Wednesday, April 2, 2008

How To Tell When You're Sick ~ Part One

Blehhh, cough, schnoffle, pfft…

I’m rarely sick. I was blessed with a great constitution, the kind that would have seen me scoff with mirth at silly little Marianne Dashwood’s sojourn in the cold, wet, English countryside had I lived in that century. You know, the little stroll that almost killed her.

Pride comes before the fall folks. Pride comes before the fall.

Today I spent ten minutes trying to wrestle a rogue pillow into its pillowcase only to discover (after I’d screamed in frustration at the lack of energy/co-ordination that this darn cold has seen fit to bestow upon me) that I was trying to stuff it in the sewn-up end.

Uh-huh. I sure did.

I managed to get the top two corners of the fitted sheet onto the bed only to find my energy had fizzled by the time I reached the other end - so I just threw the quilt over the top and called it quits.

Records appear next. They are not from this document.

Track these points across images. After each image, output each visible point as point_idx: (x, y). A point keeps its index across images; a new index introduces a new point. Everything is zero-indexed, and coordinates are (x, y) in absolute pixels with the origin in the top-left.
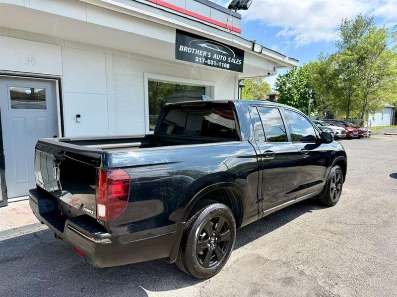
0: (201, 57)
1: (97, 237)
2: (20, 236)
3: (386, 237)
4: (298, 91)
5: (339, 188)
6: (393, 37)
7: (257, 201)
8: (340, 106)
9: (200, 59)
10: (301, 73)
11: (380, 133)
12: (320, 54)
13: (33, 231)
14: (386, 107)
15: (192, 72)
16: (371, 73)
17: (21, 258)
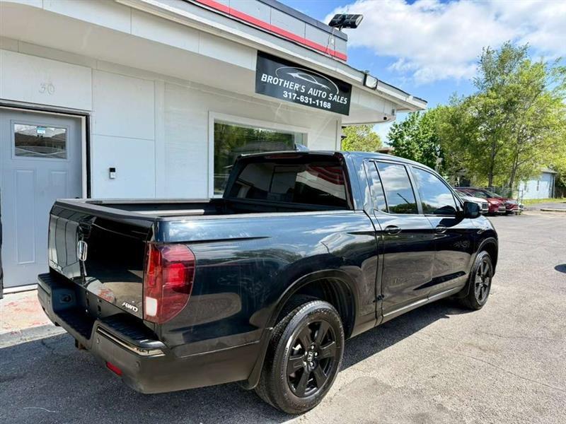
0: (292, 91)
1: (142, 347)
2: (21, 344)
3: (558, 356)
4: (421, 147)
5: (487, 284)
6: (553, 74)
7: (374, 299)
8: (479, 169)
9: (290, 94)
10: (425, 122)
11: (535, 209)
12: (452, 95)
13: (39, 336)
14: (544, 173)
15: (277, 113)
16: (523, 123)
17: (22, 377)
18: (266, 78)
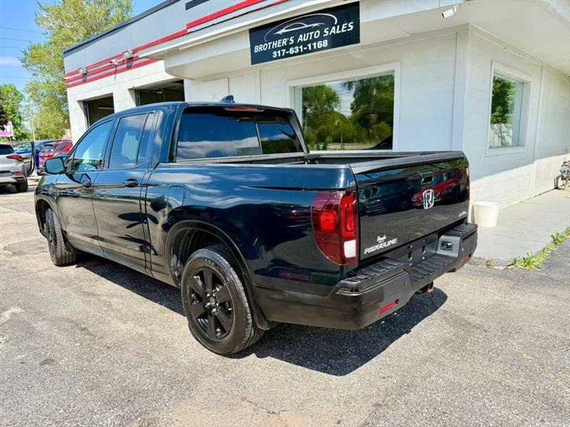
18: (258, 49)
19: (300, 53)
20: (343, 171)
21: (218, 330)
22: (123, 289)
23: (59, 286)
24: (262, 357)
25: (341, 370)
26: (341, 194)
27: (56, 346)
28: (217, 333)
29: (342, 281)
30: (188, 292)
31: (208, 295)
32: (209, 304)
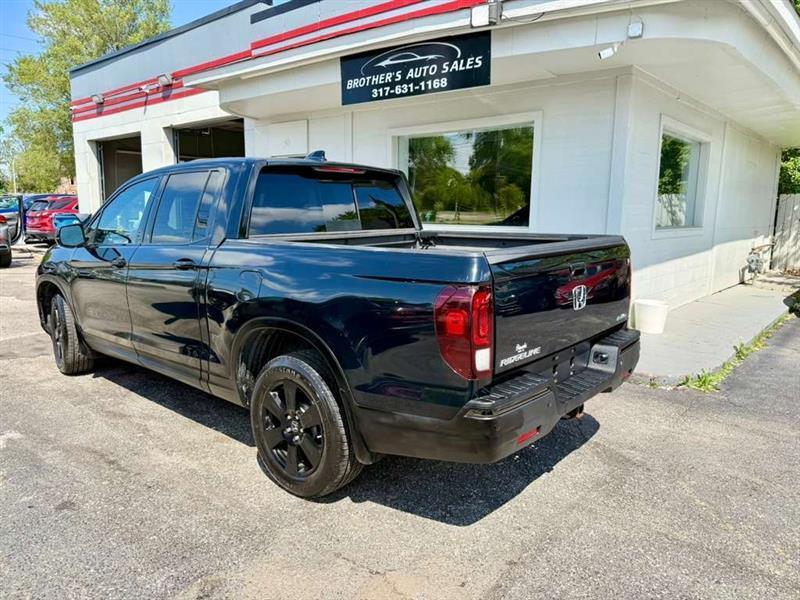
18: (352, 84)
19: (409, 94)
20: (475, 260)
21: (301, 465)
22: (164, 408)
23: (73, 403)
24: (360, 501)
25: (464, 519)
26: (474, 290)
27: (76, 484)
28: (299, 468)
29: (472, 401)
30: (261, 413)
31: (289, 417)
32: (289, 430)
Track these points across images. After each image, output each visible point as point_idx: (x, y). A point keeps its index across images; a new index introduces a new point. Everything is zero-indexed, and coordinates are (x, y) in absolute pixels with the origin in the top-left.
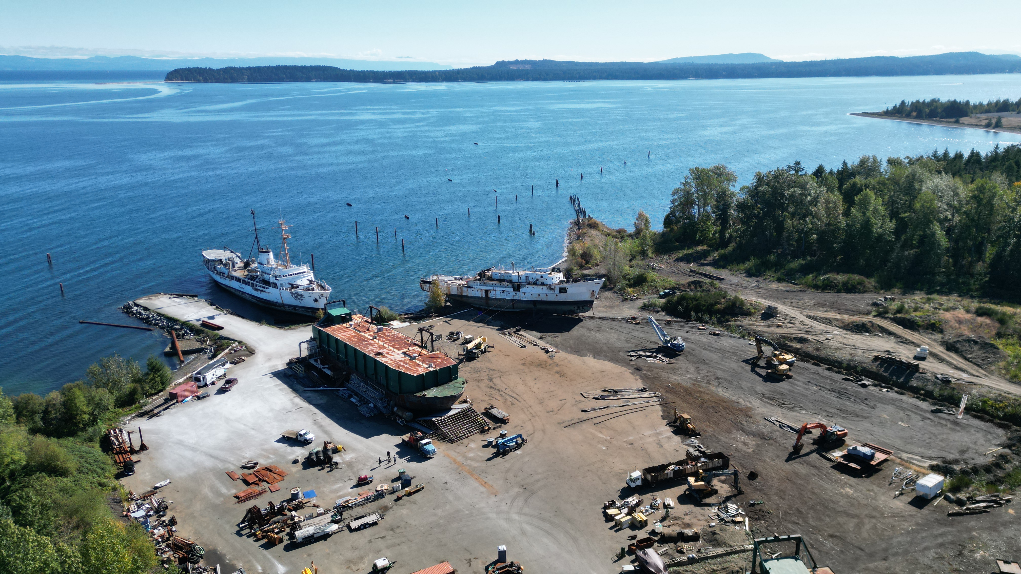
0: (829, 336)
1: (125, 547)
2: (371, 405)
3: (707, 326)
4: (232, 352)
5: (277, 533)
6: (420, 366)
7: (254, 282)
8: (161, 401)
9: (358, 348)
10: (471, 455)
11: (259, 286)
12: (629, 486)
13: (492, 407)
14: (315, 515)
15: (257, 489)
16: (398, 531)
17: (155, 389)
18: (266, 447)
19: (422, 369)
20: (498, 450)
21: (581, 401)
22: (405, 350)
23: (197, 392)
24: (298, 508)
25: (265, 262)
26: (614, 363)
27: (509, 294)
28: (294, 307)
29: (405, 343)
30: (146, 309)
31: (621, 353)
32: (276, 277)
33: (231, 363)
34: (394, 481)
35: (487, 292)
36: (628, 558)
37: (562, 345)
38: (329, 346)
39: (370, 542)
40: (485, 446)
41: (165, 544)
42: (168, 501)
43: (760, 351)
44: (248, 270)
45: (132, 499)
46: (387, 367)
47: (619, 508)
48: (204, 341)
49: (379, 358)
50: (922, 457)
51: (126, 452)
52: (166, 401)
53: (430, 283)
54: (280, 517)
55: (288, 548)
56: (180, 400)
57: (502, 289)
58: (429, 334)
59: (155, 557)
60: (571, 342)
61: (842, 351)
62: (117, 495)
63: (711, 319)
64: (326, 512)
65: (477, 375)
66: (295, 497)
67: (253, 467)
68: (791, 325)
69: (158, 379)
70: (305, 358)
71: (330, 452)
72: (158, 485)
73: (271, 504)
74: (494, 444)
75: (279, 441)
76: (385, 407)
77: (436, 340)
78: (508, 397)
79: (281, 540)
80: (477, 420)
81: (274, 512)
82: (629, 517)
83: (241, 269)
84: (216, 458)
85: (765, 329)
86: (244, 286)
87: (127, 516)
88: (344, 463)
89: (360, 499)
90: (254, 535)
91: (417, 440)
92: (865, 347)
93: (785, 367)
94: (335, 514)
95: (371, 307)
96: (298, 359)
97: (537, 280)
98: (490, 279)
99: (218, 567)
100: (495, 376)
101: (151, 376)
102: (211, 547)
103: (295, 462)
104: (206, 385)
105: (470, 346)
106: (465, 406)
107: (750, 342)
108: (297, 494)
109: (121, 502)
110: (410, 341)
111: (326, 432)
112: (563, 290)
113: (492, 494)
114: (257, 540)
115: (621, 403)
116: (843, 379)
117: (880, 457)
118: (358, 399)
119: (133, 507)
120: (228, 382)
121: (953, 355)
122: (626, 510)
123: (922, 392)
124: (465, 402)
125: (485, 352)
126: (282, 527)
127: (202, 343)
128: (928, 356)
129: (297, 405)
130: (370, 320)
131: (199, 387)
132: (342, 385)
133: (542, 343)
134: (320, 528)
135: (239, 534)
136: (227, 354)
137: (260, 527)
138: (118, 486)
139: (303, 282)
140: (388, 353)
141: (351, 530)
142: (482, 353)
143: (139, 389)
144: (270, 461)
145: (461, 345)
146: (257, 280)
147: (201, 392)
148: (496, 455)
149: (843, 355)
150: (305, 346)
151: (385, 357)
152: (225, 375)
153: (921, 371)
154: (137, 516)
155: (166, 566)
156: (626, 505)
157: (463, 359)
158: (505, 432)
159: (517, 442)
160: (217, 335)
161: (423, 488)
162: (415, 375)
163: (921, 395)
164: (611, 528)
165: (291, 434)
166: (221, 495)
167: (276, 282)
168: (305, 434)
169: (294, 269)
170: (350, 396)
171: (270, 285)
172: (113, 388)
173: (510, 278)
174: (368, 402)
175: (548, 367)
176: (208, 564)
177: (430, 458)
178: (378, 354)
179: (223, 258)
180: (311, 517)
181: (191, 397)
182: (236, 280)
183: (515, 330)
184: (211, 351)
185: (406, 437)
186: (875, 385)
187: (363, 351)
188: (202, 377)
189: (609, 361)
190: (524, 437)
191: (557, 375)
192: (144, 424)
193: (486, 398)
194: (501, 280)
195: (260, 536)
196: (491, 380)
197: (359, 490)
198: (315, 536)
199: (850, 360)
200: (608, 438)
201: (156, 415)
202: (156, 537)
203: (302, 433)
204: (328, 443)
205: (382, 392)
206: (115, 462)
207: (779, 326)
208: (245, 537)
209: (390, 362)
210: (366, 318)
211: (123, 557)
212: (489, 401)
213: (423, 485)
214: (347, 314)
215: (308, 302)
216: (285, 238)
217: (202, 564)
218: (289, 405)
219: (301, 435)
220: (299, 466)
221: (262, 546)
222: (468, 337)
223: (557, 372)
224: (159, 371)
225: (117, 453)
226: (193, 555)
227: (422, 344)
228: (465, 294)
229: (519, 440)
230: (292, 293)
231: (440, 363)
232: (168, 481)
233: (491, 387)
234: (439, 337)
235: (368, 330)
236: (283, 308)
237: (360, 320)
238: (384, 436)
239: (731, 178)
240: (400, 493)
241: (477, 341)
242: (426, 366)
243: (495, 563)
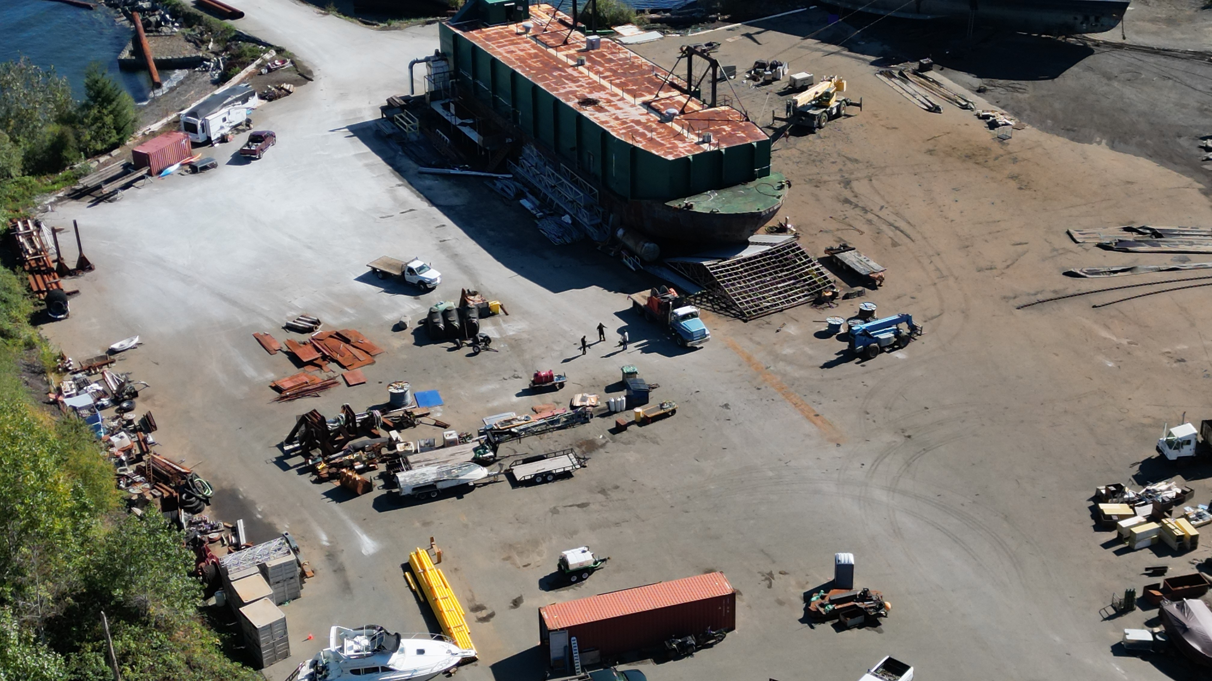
1: (58, 463)
2: (567, 219)
4: (264, 71)
5: (360, 472)
6: (684, 139)
8: (116, 168)
9: (540, 85)
10: (787, 351)
12: (1162, 457)
13: (845, 248)
14: (439, 443)
15: (318, 376)
16: (614, 495)
17: (103, 141)
18: (336, 289)
19: (687, 145)
20: (852, 346)
21: (1067, 251)
22: (648, 97)
23: (191, 155)
24: (403, 424)
26: (1162, 164)
31: (1184, 142)
33: (262, 97)
34: (610, 389)
36: (1139, 614)
37: (1033, 109)
38: (475, 76)
39: (555, 511)
40: (820, 335)
41: (134, 467)
42: (138, 382)
45: (66, 370)
46: (607, 133)
47: (1131, 503)
48: (203, 42)
49: (588, 113)
51: (49, 271)
52: (127, 169)
54: (365, 438)
55: (381, 505)
58: (708, 63)
59: (114, 491)
60: (1057, 105)
62: (34, 357)
64: (463, 439)
65: (815, 170)
66: (397, 400)
67: (311, 330)
69: (109, 120)
70: (422, 98)
71: (474, 314)
72: (116, 346)
74: (842, 330)
75: (363, 279)
76: (597, 226)
77: (723, 79)
78: (884, 227)
79: (368, 487)
80: (807, 273)
81: (354, 427)
82: (1154, 526)
84: (233, 302)
87: (56, 402)
88: (504, 339)
89: (535, 420)
90: (313, 469)
91: (665, 308)
94: (482, 446)
96: (406, 99)
99: (241, 524)
100: (857, 175)
101: (94, 112)
102: (225, 484)
103: (399, 327)
104: (209, 142)
105: (803, 99)
106: (780, 239)
108: (402, 396)
109: (43, 372)
110: (662, 76)
111: (466, 270)
113: (831, 440)
114: (320, 480)
115: (1168, 261)
118: (537, 202)
119: (68, 384)
120: (256, 138)
122: (1148, 509)
124: (782, 229)
125: (838, 115)
126: (371, 460)
127: (198, 47)
129: (403, 203)
130: (570, 20)
131: (195, 145)
132: (502, 169)
133: (981, 104)
134: (449, 472)
135: (281, 463)
136: (251, 75)
137: (324, 455)
138: (35, 339)
140: (609, 101)
141: (515, 483)
142: (831, 117)
143: (71, 138)
144: (346, 320)
145: (781, 94)
147: (199, 156)
148: (846, 357)
150: (421, 70)
151: (601, 110)
152: (248, 122)
154: (78, 405)
155: (138, 511)
156: (1150, 497)
157: (783, 129)
158: (870, 307)
159: (897, 333)
160: (229, 29)
161: (674, 412)
162: (671, 157)
164: (1106, 545)
165: (390, 265)
166: (245, 380)
168: (421, 268)
170: (521, 195)
172: (18, 129)
174: (558, 212)
175: (991, 163)
176: (220, 516)
177: (693, 349)
178: (587, 102)
180: (430, 447)
181: (177, 166)
183: (916, 66)
184: (217, 67)
185: (642, 297)
187: (554, 93)
188: (199, 122)
189: (1150, 157)
190: (915, 322)
191: (1013, 184)
192: (83, 214)
193: (832, 225)
195: (324, 473)
196: (847, 183)
197: (535, 400)
198: (439, 486)
200: (1125, 342)
201: (107, 198)
202: (114, 450)
203: (414, 265)
204: (470, 294)
205: (591, 191)
206: (29, 289)
208: (294, 472)
209: (613, 123)
210: (561, 15)
211: (56, 483)
212: (839, 234)
213: (675, 405)
214: (519, 2)
217: (207, 514)
218: (386, 202)
219: (411, 270)
220: (407, 338)
221: (328, 494)
222: (799, 76)
223: (1013, 177)
224: (110, 102)
225: (32, 271)
226: (190, 496)
227: (690, 85)
229: (904, 329)
231: (731, 135)
232: (136, 340)
233: (847, 201)
234: (731, 70)
235: (565, 43)
238: (594, 291)
240: (624, 418)
241: (821, 88)
242: (696, 139)
243: (827, 587)
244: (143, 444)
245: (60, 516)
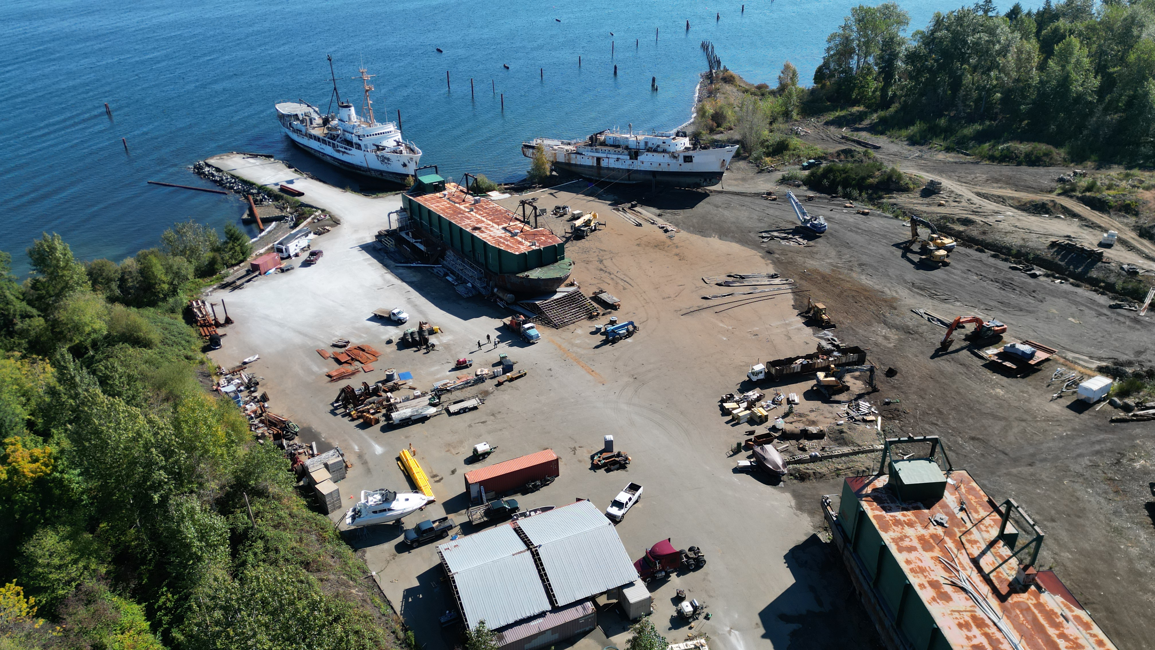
0: (1000, 217)
1: (218, 421)
2: (469, 285)
3: (855, 204)
4: (316, 221)
5: (373, 414)
6: (522, 244)
7: (335, 142)
8: (243, 272)
9: (453, 221)
10: (578, 342)
11: (341, 147)
12: (750, 380)
13: (602, 292)
14: (411, 397)
15: (350, 368)
16: (499, 416)
17: (236, 259)
18: (357, 325)
19: (524, 247)
20: (607, 338)
21: (702, 287)
22: (505, 225)
23: (280, 264)
24: (392, 390)
25: (346, 118)
26: (743, 245)
27: (625, 163)
28: (381, 172)
29: (505, 217)
30: (218, 170)
31: (751, 234)
32: (359, 136)
33: (315, 234)
34: (494, 365)
35: (599, 159)
36: (744, 453)
37: (684, 223)
38: (421, 219)
39: (470, 426)
40: (592, 333)
41: (258, 419)
42: (259, 378)
43: (915, 234)
44: (328, 128)
45: (221, 374)
46: (485, 244)
47: (738, 402)
48: (284, 208)
49: (476, 234)
50: (1091, 357)
51: (211, 325)
52: (248, 272)
53: (533, 147)
54: (375, 397)
55: (384, 429)
56: (262, 272)
57: (616, 156)
58: (532, 208)
59: (249, 432)
60: (695, 221)
61: (1013, 235)
62: (205, 369)
63: (860, 195)
64: (424, 394)
65: (586, 256)
66: (390, 378)
67: (345, 346)
68: (956, 204)
69: (238, 249)
70: (395, 230)
71: (426, 333)
72: (246, 360)
73: (365, 384)
74: (602, 330)
75: (370, 319)
76: (484, 288)
77: (540, 215)
78: (619, 281)
79: (377, 421)
80: (585, 304)
81: (369, 392)
82: (748, 412)
83: (319, 126)
84: (305, 335)
85: (924, 208)
86: (324, 146)
87: (217, 390)
88: (442, 345)
89: (458, 383)
90: (349, 414)
91: (519, 325)
92: (1042, 231)
93: (942, 252)
94: (433, 397)
95: (466, 175)
96: (387, 231)
97: (658, 146)
98: (603, 144)
99: (314, 444)
100: (605, 257)
101: (230, 245)
102: (305, 425)
103: (389, 342)
104: (289, 257)
105: (578, 223)
106: (571, 289)
107: (904, 223)
108: (392, 375)
109: (210, 376)
110: (511, 215)
111: (421, 312)
112: (688, 159)
113: (600, 382)
114: (353, 420)
115: (748, 290)
116: (1010, 268)
117: (1040, 355)
118: (455, 278)
119: (223, 381)
120: (313, 254)
121: (1146, 242)
122: (745, 405)
123: (1102, 284)
124: (572, 285)
125: (595, 230)
126: (378, 408)
127: (282, 211)
128: (1116, 243)
129: (389, 282)
130: (465, 190)
131: (282, 259)
132: (437, 262)
133: (660, 222)
134: (417, 411)
135: (333, 412)
136: (309, 223)
137: (354, 407)
138: (205, 360)
139: (390, 143)
140: (486, 228)
141: (450, 414)
142: (592, 231)
143: (219, 258)
144: (362, 340)
145: (568, 221)
146: (339, 139)
147: (284, 264)
148: (605, 343)
149: (1014, 241)
150: (394, 217)
151: (483, 232)
152: (309, 246)
153: (1104, 260)
154: (228, 391)
155: (261, 441)
156: (745, 399)
157: (570, 237)
158: (615, 319)
159: (628, 330)
160: (297, 201)
161: (525, 374)
162: (517, 253)
163: (1101, 287)
164: (727, 423)
165: (383, 312)
166: (313, 373)
167: (359, 142)
168: (399, 313)
169: (379, 128)
170: (446, 274)
171: (352, 146)
172: (191, 256)
173: (626, 144)
174: (465, 282)
175: (666, 248)
176: (303, 441)
177: (534, 343)
178: (475, 229)
179: (299, 113)
180: (407, 399)
181: (274, 269)
182: (315, 140)
183: (629, 205)
184: (292, 220)
185: (507, 320)
186: (1047, 276)
187: (460, 226)
188: (284, 248)
189: (737, 242)
190: (635, 325)
191: (676, 258)
192: (226, 295)
193: (595, 282)
194: (616, 145)
195: (355, 416)
196: (601, 261)
197: (458, 373)
198: (413, 418)
199: (1021, 246)
200: (730, 328)
201: (239, 287)
202: (248, 412)
203: (395, 311)
204: (424, 324)
205: (480, 271)
206: (201, 335)
207: (940, 205)
208: (340, 416)
209: (489, 238)
210: (461, 188)
211: (217, 431)
212: (599, 285)
213: (526, 371)
214: (440, 182)
215: (396, 167)
216: (367, 91)
217: (297, 441)
218: (380, 282)
219: (394, 314)
220: (393, 347)
221: (357, 426)
222: (576, 212)
223: (677, 255)
224: (238, 240)
225: (201, 326)
226: (287, 432)
227: (524, 219)
228: (573, 162)
229: (631, 328)
230: (378, 156)
231: (545, 241)
232: (257, 357)
233: (601, 270)
234: (544, 211)
235: (464, 201)
236: (368, 173)
237: (454, 190)
238: (484, 319)
239: (902, 21)
240: (502, 379)
241: (586, 217)
242: (529, 244)
243: (601, 452)
244: (263, 408)
245: (220, 447)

My remedy for such malaise?

When I was in the supermarket I spied one of those sneaky impulse-buying devices. You know, when they place the displays of chocolate next to the registers because they know that at any point in time, approximately one-fourth of all women shoppers will make a snap decision based purely on hormones. Or a head cold.

Today, I was that woman. It was totally a Tim Tam day.

And now I’m going to kick back with a cup of tea and one of those lovely morsels of All That Is Good In This World and pretend the steam from my beverage isn’t melting the mucous in my nose.